Mmm, Tasty: Giant Snails

This village woman from Zaire (now the Democratic Republic of the Congo) shows off the preparation of an escargot dish, a la Julia Child. She is chopping the snails with a machete, in a wooden platter. From Grains of Golden Sand:

"The Congolese people are a diverse group of many tribes, clans, and families. Each district has distinctive art, legends, dance, dialect, housing construction techniques, hunting traditions, fishing styles, and eating patterns. What people traditionally eat and cannot eat is a part of their culture. Forest game animals have individual significance: some foods are permitted; some are rejected; others are favored; several are magical; and a few are only for men.
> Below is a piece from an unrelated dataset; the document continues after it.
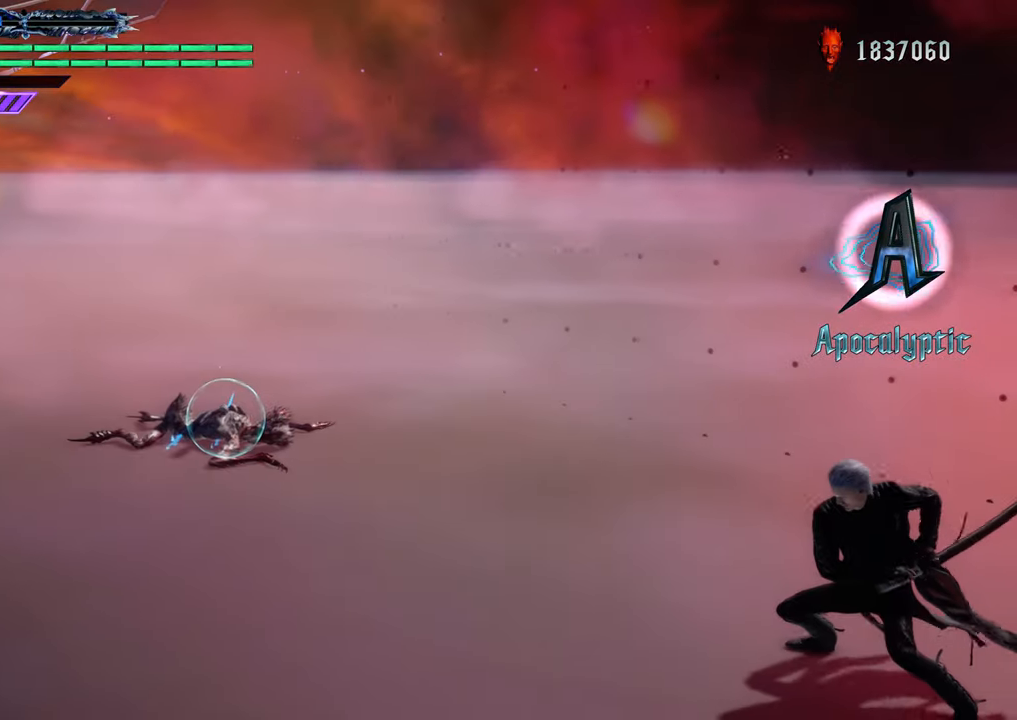
{"buttons": ["Y", "R1"], "left_stick": "up", "right_stick": "center", "events": [[217, "left_stick", "up"], [267, "Y", "up"], [401, "Y", "down"]]}
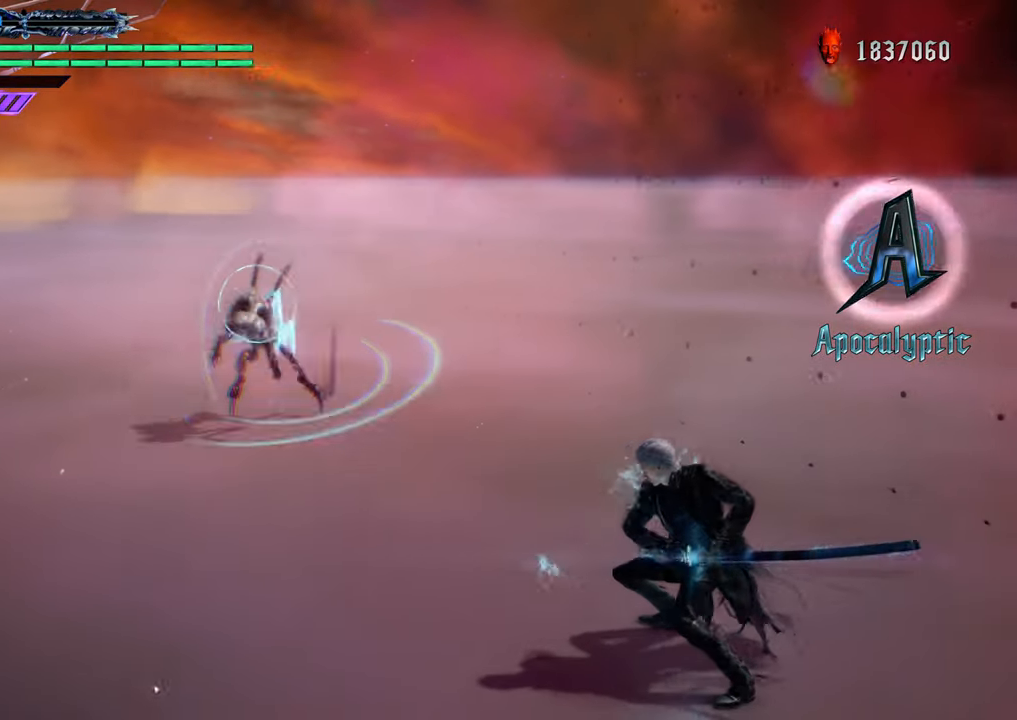
{"buttons": ["Y", "R1"], "left_stick": "up", "right_stick": "center", "events": [[17, "Y", "up"], [334, "Y", "down"]]}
"I once spent a few days in a remote village just north of the Zaire River, 50 miles west of Lisala. It was March, which happened to be snail season. All other activities were put on hold while villagers frantically harvested the giant forest snail. The people had laboriously hauled water into the now seasonally dry wetlands and made a kind of mud bait, which was spread about to attract the snails. Men, women, and children collected the six inch long gastropods and hauled them by the thousands back to the village. Live snails were packed and sold to passing river traffic for resale in the capital, and many were consumed on the spot. I was treated to a meal of forest escargot---cleaned with citrus juice, minced fine, and fried in palm oil with onion, hot red peppers and lots of garlic. Finger-lickin’ good!"